Of course, if those inner-city pinot-fuelled protestors at cafes, dinner parties and wine bars hadn’t kept the conversation about climate action going for all the years the Coalition has been trying to silence it, then he would probably still be pretending there isn’t a climate problem. In fact, he would probably still be in Hawaii on vacation. 

According to Wood Mackenzie Asia Pacific Head of Markets and Transitions, Prakash Sharma, “Australia’s desire to achieve net-zero emissions by 2050 is a step in the right direction. Australia’s major trading partners – China, Japan and South Korea – are already in transition towards that goal. That means Australia will need to retool its commodity exports industry to align with the Paris climate targets.” 

Of course, a net zero target by 2050 remains deeply unpopular within the Coalition and Morrison refused to make such a commitment while ruling out the prospect of a carbon tax entirely, despite yesterday’s virtual greenhouse gas summit with US President Biden. 

“Our analysis shows that Australia can reach net-zero emissions before 2050,” continued Sharma, “Although the pathway requires complete transformation of its traditional energy and export sectors, there are new opportunities to capitalise on. “This will require Australia to become a significant player in low-carbon hydrogen trade as well as being able to offer carbon storage and offset services.

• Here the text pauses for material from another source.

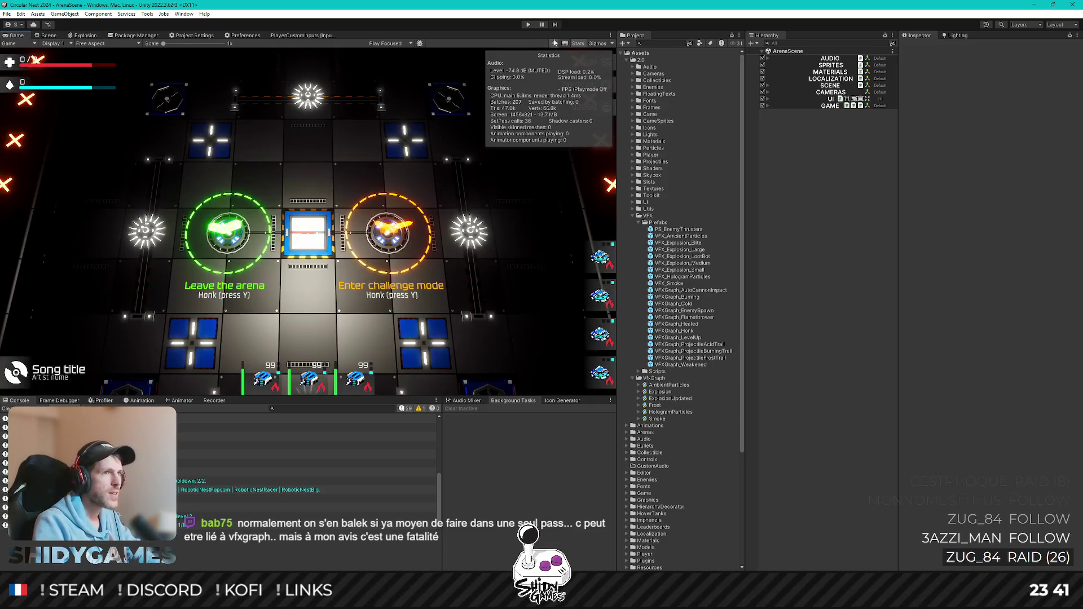
Turn off the Stats overlay and start play mode
{"action": "left_click", "coordinate": [576, 43]}
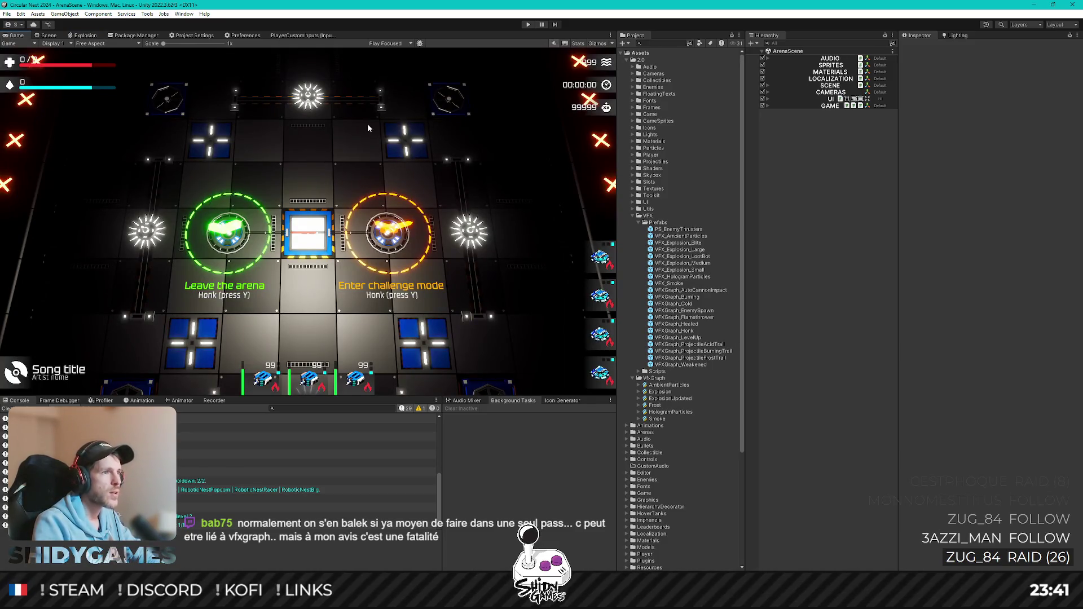
{"action": "left_click", "coordinate": [529, 25]}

Total carbon removal capacity reaches approximately 200 Mt per annum by 2050 in Australia.”

According to Wood Mackenzie analysis, 83% of power generation will come from solar and wind by 2050, while natural gas, bio energy, geothermal and small modular reactor combined will provide the other 17%. Wood Mackenzie expects coal to be entirely phased out by 2035. 

Morrison has strongly supported gas and coal despite the small role gas is predicted to play in Australia’s future, and the extinction of coal altogether. “The key to meeting our climate change ambitions” said Morrison, “is the commercialisation of low emissions technology.”

Instead of mocking inner-city wine swillers for being demonstrably right, Opposition Leader Anthony Albanese also gave a speech on Monday in which he said “It is time to look at the other side of the coin – the huge potential for clean energy to create hundreds of thousands of secure, well-paid jobs.”

“I’m not just talking about jobs for people mining lithium, copper and nickel or those who transform those materials into batteries,” continued Albanese, “I’m talking about a revolution in jobs growth right across the Australian economy based on one inescapable fact – renewable energy is not only clean, but cheap, and getting cheaper.”